My report which was read here a fortnight ago, dealt with the negotiations up to that particular point. The point at which they broke up was where a temporary arrangement had been come to whereby a reduction of ten shillings a week was to take place. My report stated:
"The matter was very fully considered, and the discussion centred mainly on the Condensed Milk Co. of Ireland's application for a reduction of wages, the main grounds advanced being that the condensed milk portion of the business was being run for the past two years at a substantial and increasing loss. The representatives of labour view the Company's case with considerable suspicion, and with a view to arriving at an impartial opinion on the matter it was arranged that the Council should adjourn to the 22nd March, and that in the meantime the Chairman, with the assistance of an accountant and auditor to be appointed by the Department, should investigate the Company's books, and report the result of his investigations to the Council.
"When the Council re-assembled, the Chairman's report was read, and bore out the Company's contentions. The matter was very fully discussed during a two days' session, and the various schemes considered with a view to giving labour an interest in the business. Finally, it was arranged that a proposal to reduce wages and carry on the business as at present for a period of two months should be submitted to a ballot of the workers, and that the Chairman should prepare a statement of the whole question for circulation by the Trade Unions, so that the workers should be in possession of all the facts when the ballot was being taken. The Council adjourned to the 31st March to allow these arrangements to be carried out.
"The examination of the company's books and the circulation of the Chairman's statement referred to above are interesting as evidence of the value of the Council, after less than two months' existence, in the removal of that distrust of Capital and its statements by Labour, which is such a fruitful cause of friction between two elements in industry, whose interests are not in their essence antagonistic.
"The Council re-assembled on 31st March, and the result of the ballot—a very large majority against the proposal—was announced. The proceedings of the Council, however, had raised the matter from the level of a mere trade dispute, and the parties had come to look at the question as a matter of national interest involving not merely the Company and its workers, but thousands of farmers who supplied milk to the Company through the south and west of Ireland, and who would be forced to a radical alteration of their system of farming if the Company closed down.
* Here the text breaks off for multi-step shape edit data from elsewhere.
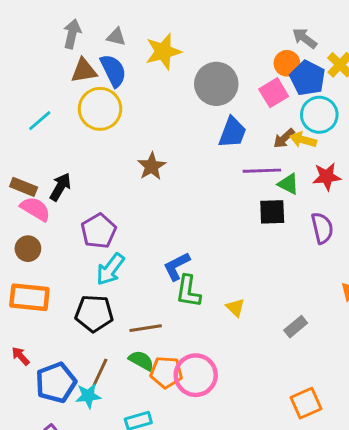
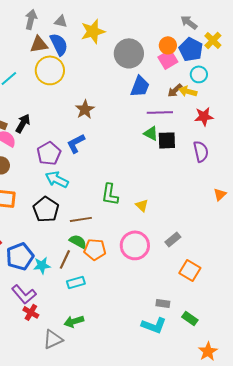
orange circle: (287, 63) -> (168, 45), moved
cyan circle: (319, 115) -> (199, 74), size x0.7
green triangle: (288, 184) -> (151, 133), moved
blue L-shape: (177, 266) -> (76, 143), moved
cyan arrow: (110, 269) -> (57, 179), turned 80
black pentagon: (94, 313) -> (46, 209), turned 30
gray rectangle: (296, 327) -> (173, 239), moved
brown line: (100, 372) -> (65, 259), moved
pink circle: (196, 375) -> (135, 245), moved
orange square: (306, 403) -> (190, 270), turned -35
Strenuous efforts were accordingly made by both sides to prevent a breakdown of the negotiations and after a long discussion it was arranged that a proposal, of which the following is a summary, should be recommended by the Company's representatives to their Board, and by the Labour representatives to the workers:—Wages should be reduced for a period of a month during which time Labour would negotiate with any parties interested for the purchase of the Company's properties and interests. If the negotiations resulted in a purchase, the amount of the wages reduction should represent part of the purchase price, and if not, the amount should be refunded to the workers unless otherwise arranged by the parties.
"The result of the ballot of the workers shows a small majority in favour of the acceptance of this proposal. Save for a difficulty at one of the Company's establishments where the workers threaten a strike if the reduction in wages is put into operation, the matter is now proceeding smoothly and steps are being taken with a view to organising the parties who would be likely to take part in the purchase negotiations."
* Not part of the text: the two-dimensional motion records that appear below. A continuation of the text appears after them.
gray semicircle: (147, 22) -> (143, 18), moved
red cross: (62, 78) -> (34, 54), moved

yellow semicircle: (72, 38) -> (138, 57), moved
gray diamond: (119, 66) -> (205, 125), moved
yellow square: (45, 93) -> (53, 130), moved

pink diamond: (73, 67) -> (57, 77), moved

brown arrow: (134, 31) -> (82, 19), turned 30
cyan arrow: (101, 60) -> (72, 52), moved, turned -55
It was arranged, after negotiation, to have an examination of Messrs. Cleeve's accounts, and the result of the investigation bore out the Company's contention, that unless a substantial reduction in wages took place, the business could not be put on a sound footing. Even with a reduction of thirty-three and one-third per cent. in wages, the company would still work at a loss unless the cost of materials came down substantially. The Company was prepared to carry on for a time with a reduction of 10/- per week, but the workers were not willing to accept that and several proposals put forward by the Council with the consent of the Labour members, were rejected by the workers. Apparently the workers could not be convinced of the real state of the industry.